# Are MSC and Enco related?



## wquiles (Dec 29, 2008)

I just got some goodies form MSC and this particular item did not come from their "normal" GA warehouse but from one in Indiana, specifically:
28551 Laura Court
Elkhard IN 46517-1179

That address looked familiar, so I looked at my latest ENCO shipping invoice, and guess that is their address:
28551 Laura Court
Elkhard IN 46517-1179

Both papers/forms, except for one saying ENCO and the other saying MSC are identical - not similar, but identical.

Definitely not a coincidence. Things that make you go hum ....

Will


----------



## precisionworks (Dec 29, 2008)

An interesting story, especially if you go back to the 1980's. Back then, Enco provided mostly high end tools & tooling (in the days before China had an export market in this area). I have an Enco tapping head that's identical to a Tapmatic 90-X ... phone call to Enco verifies that the head is made by Tapmatic ... phone call to Tapmatic gets the same reply. Pretty neat when a top end company lets a distributor put their name on a product.

Then, early 1990 IIRC, Enco was sold to a marketing group who changed the product mix to emphasize the low cost tools & tooling. J&L Industrial specialized in metalworking only, no MRO (Maintenance, Repair & Operations) items, and owned that market niche. 

MSC has been a player in both middle to upper end tools & tooling, as well as MRO items, since way back when. A history here:

http://www1.mscdirect.com/CGI/NNPAGE?PMPAGE=aboutmsc/history.html&PMINI=Y

On 2-5-1997, MSC bought Enco. But they've been buying a little here & a little there for many years ... a summary here:

http://www.alacrastore.com/mergers-acquisitions/MSC_Industrial_Direct_Co_Inc-1029596

Sid Jacobson, who founded MSC, became terminally ill a few years ago. He & his wife Bernice were found dead in their car inside their garage on 6-23-2005, from suicide. He had retired some years earlier, and appointed his son Mitchell as president of MSC in 1982.
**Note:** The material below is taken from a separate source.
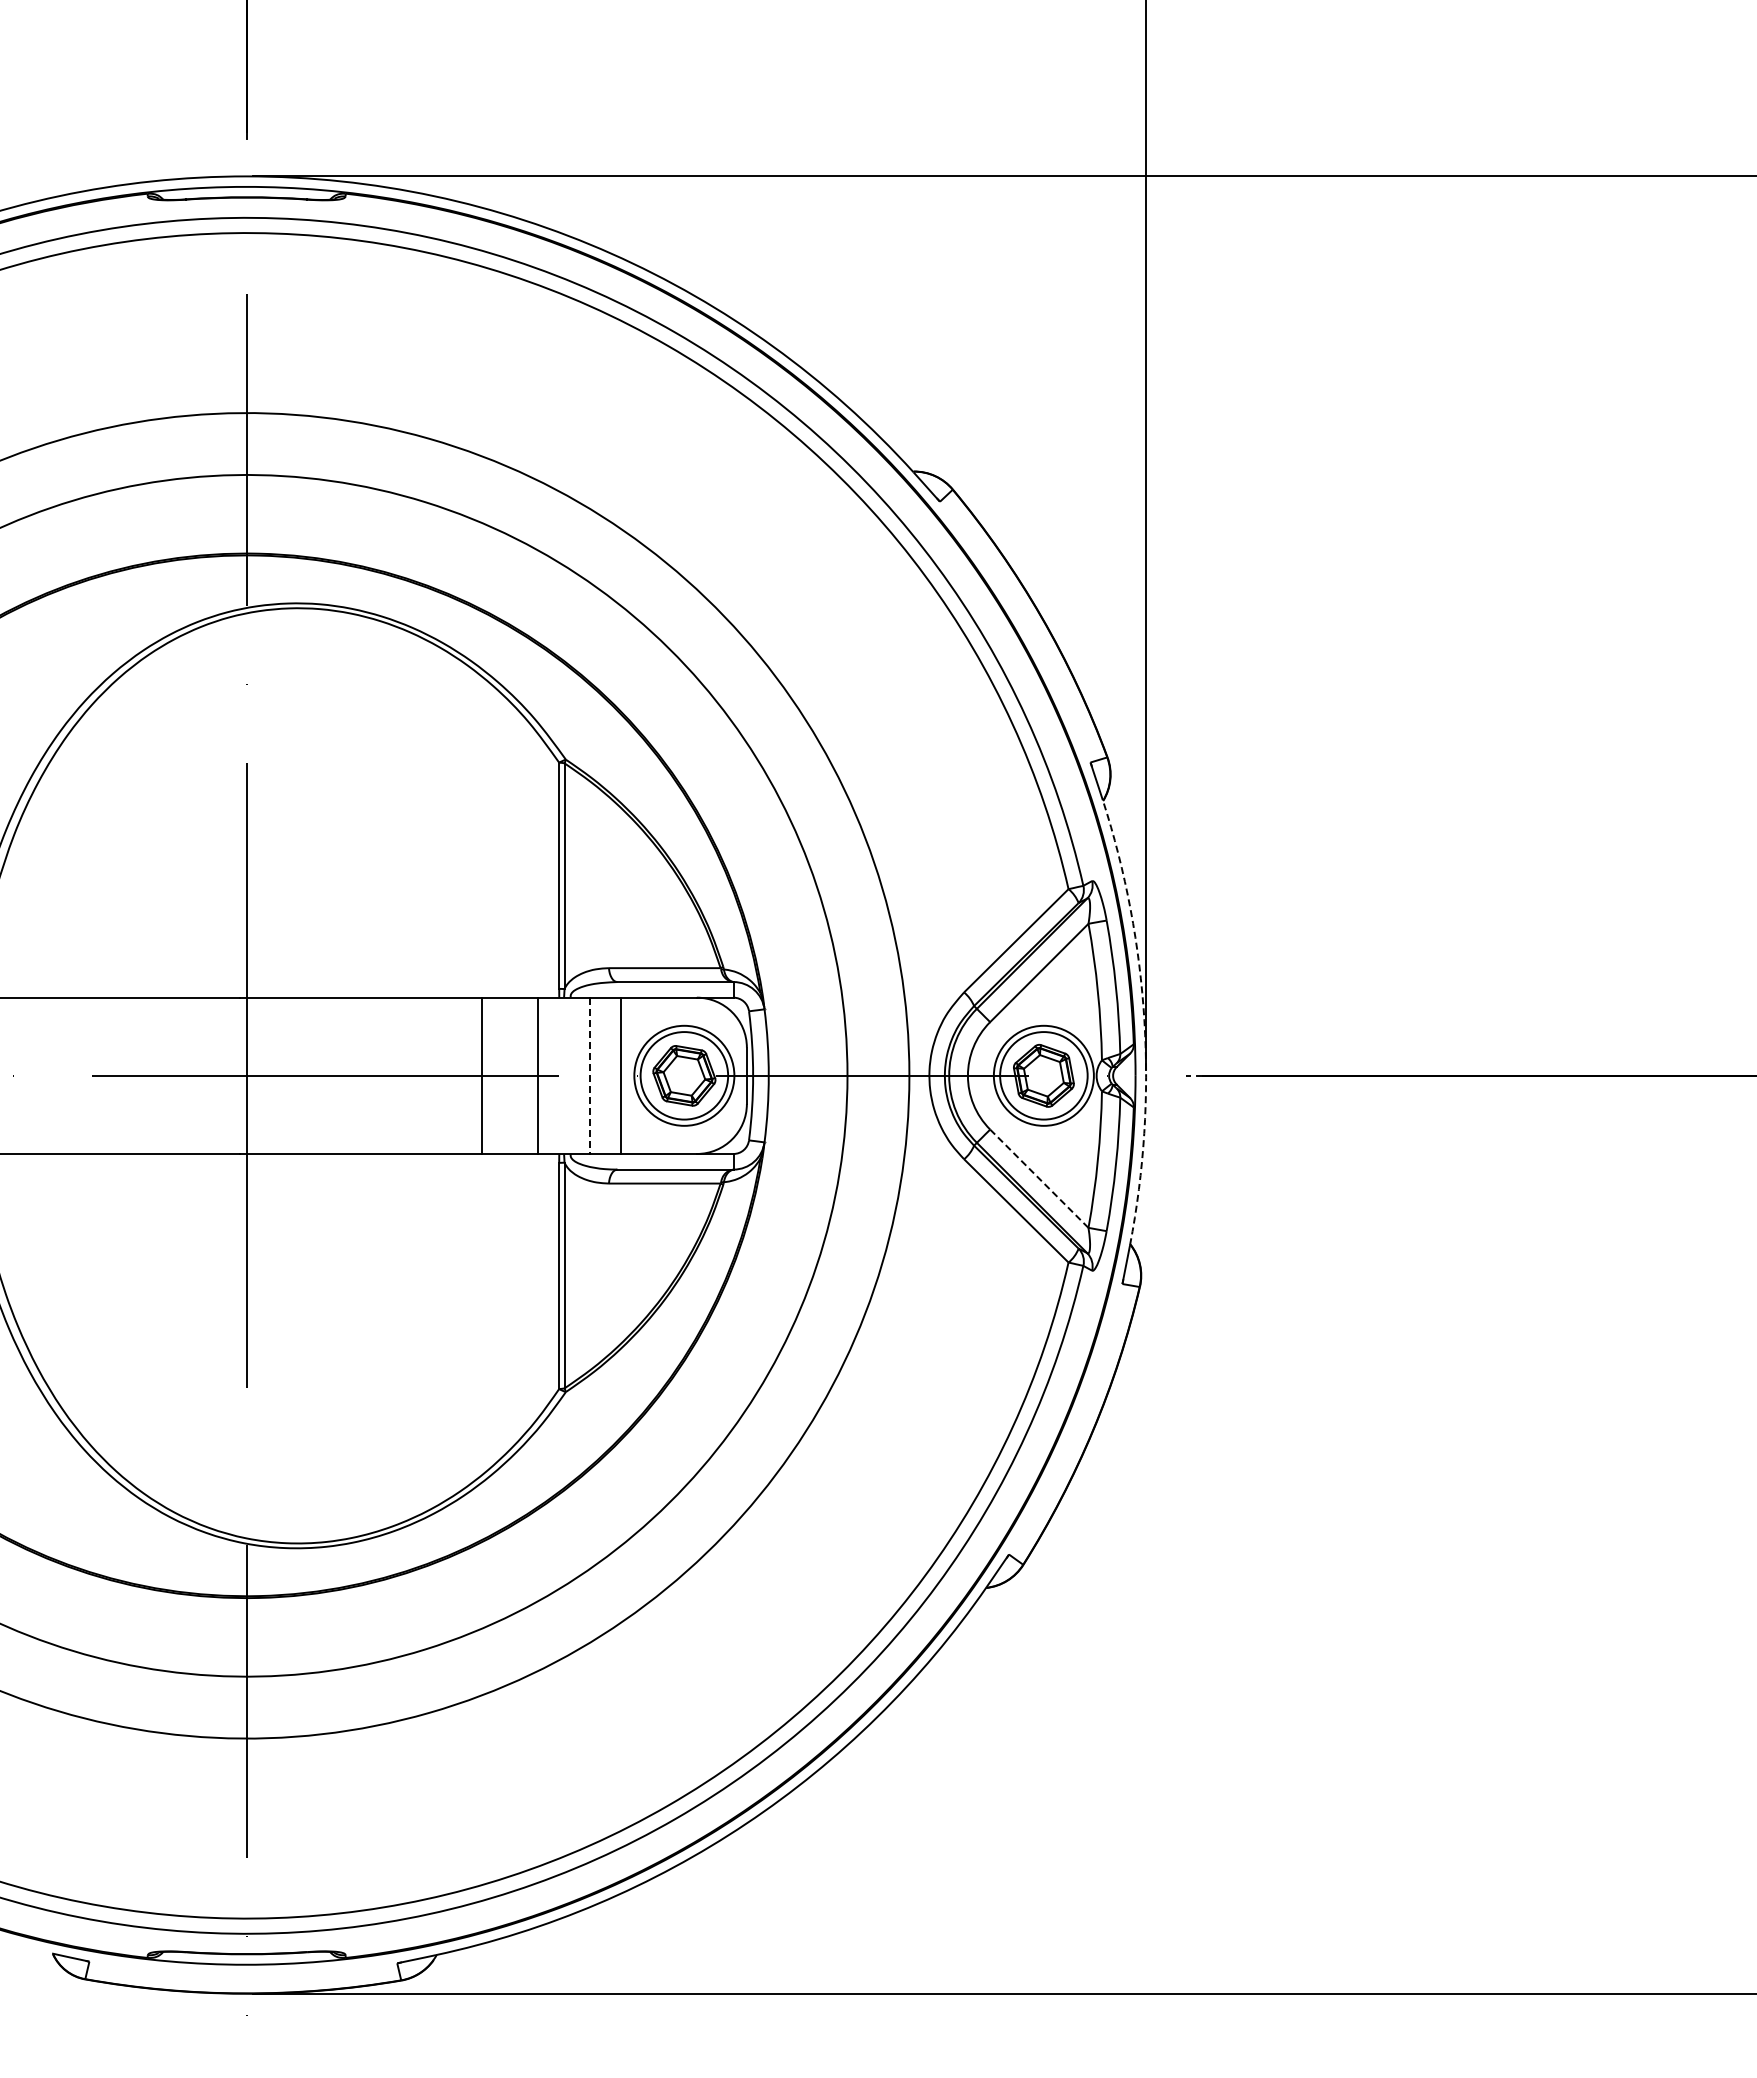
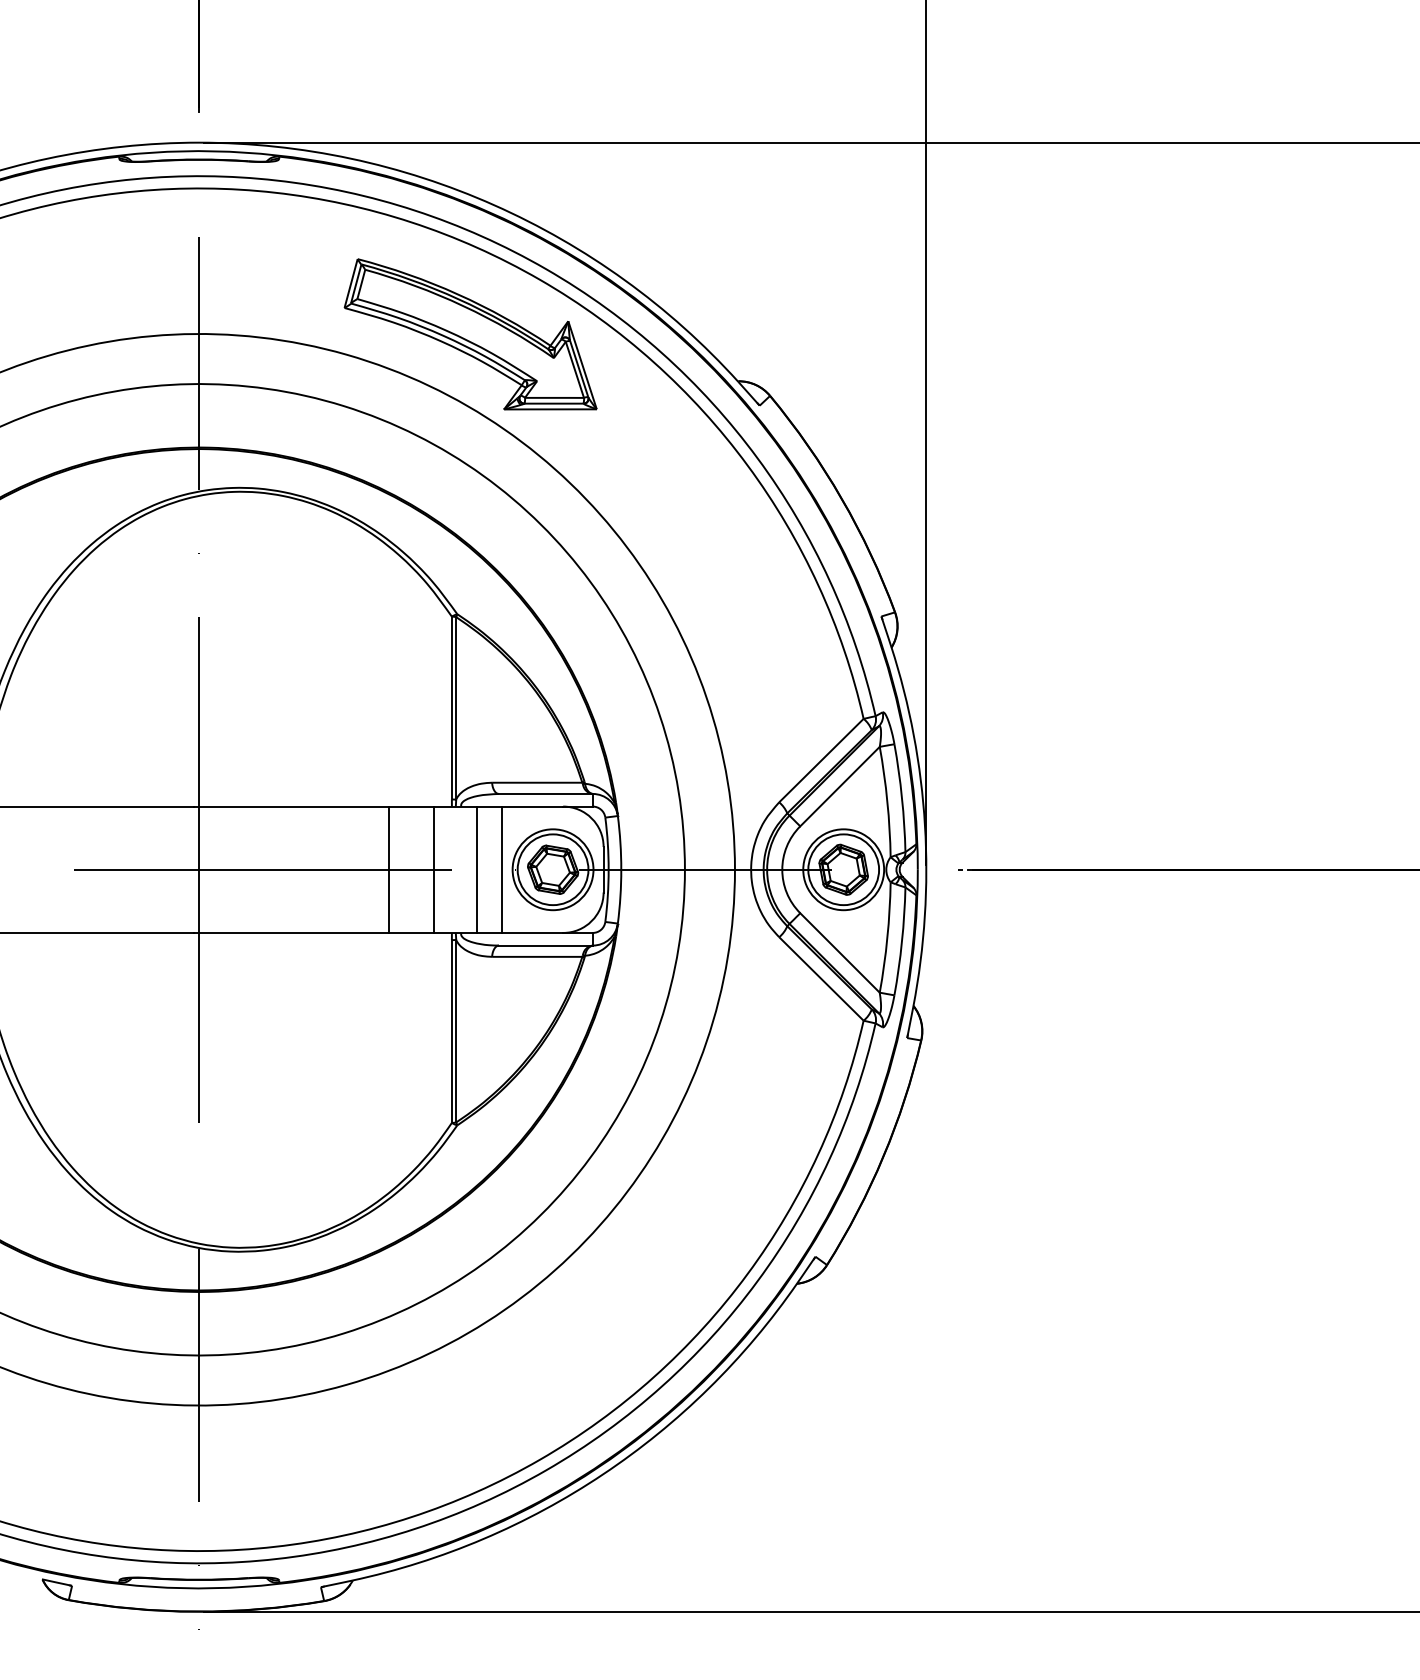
part: (582, 413) -> (470, 334), added
arc: (1144, 1020) -> (925, 825), dashed -> solid
line: (590, 1076) -> (477, 870), dashed -> solid
line: (1039, 1178) -> (840, 952), dashed -> solid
J&L Industrial became a natural acquisition within the past year or so. Now, J&L, MSC & Enco are all under the same umbrella. Enco still carries many lower priced items, J&L still specializes in metalworking, and MSC continues to compete with McMaster for the MRO business.

It is a small world


----------



## wquiles (Dec 29, 2008)

Ahh - the mystery is solved. Thanks much - I did not realized they were part of the same larger company 

Will


----------